Rows from a dataset
-- begin --

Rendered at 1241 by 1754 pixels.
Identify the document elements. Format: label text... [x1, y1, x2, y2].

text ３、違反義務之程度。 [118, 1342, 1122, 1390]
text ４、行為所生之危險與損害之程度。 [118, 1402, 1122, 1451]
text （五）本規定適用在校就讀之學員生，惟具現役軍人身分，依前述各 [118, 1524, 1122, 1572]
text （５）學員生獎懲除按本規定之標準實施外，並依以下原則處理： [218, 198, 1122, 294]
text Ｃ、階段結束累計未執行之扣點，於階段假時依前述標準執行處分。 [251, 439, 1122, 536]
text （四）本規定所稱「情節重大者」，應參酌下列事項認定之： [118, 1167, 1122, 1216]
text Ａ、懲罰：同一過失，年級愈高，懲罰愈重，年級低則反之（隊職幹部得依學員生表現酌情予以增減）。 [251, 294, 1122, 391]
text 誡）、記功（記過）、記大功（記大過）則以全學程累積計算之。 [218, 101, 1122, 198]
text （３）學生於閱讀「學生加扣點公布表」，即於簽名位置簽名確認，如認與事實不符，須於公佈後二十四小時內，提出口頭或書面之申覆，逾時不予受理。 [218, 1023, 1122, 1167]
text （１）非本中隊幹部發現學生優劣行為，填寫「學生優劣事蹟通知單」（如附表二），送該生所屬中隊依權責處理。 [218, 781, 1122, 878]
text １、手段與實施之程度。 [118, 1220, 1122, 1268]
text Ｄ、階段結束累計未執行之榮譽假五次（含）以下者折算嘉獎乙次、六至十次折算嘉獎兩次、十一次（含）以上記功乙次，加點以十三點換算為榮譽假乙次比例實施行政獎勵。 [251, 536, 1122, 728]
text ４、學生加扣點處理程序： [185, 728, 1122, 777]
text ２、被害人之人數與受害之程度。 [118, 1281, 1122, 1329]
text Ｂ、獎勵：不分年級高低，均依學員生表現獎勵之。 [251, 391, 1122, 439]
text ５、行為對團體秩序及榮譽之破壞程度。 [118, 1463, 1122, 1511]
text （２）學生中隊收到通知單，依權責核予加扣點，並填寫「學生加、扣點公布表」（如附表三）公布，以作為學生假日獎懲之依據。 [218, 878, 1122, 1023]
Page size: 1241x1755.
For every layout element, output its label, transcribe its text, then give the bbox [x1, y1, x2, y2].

-- end --

◆ Written task
Which lines in the rows above contain the string "label"? Return each of those lines in full, and note that case counts.

◆ Answer to the exercise
Identify the document elements. Format: label text... [x1, y1, x2, y2].
For every layout element, output its label, transcribe its text, then give the bbox [x1, y1, x2, y2].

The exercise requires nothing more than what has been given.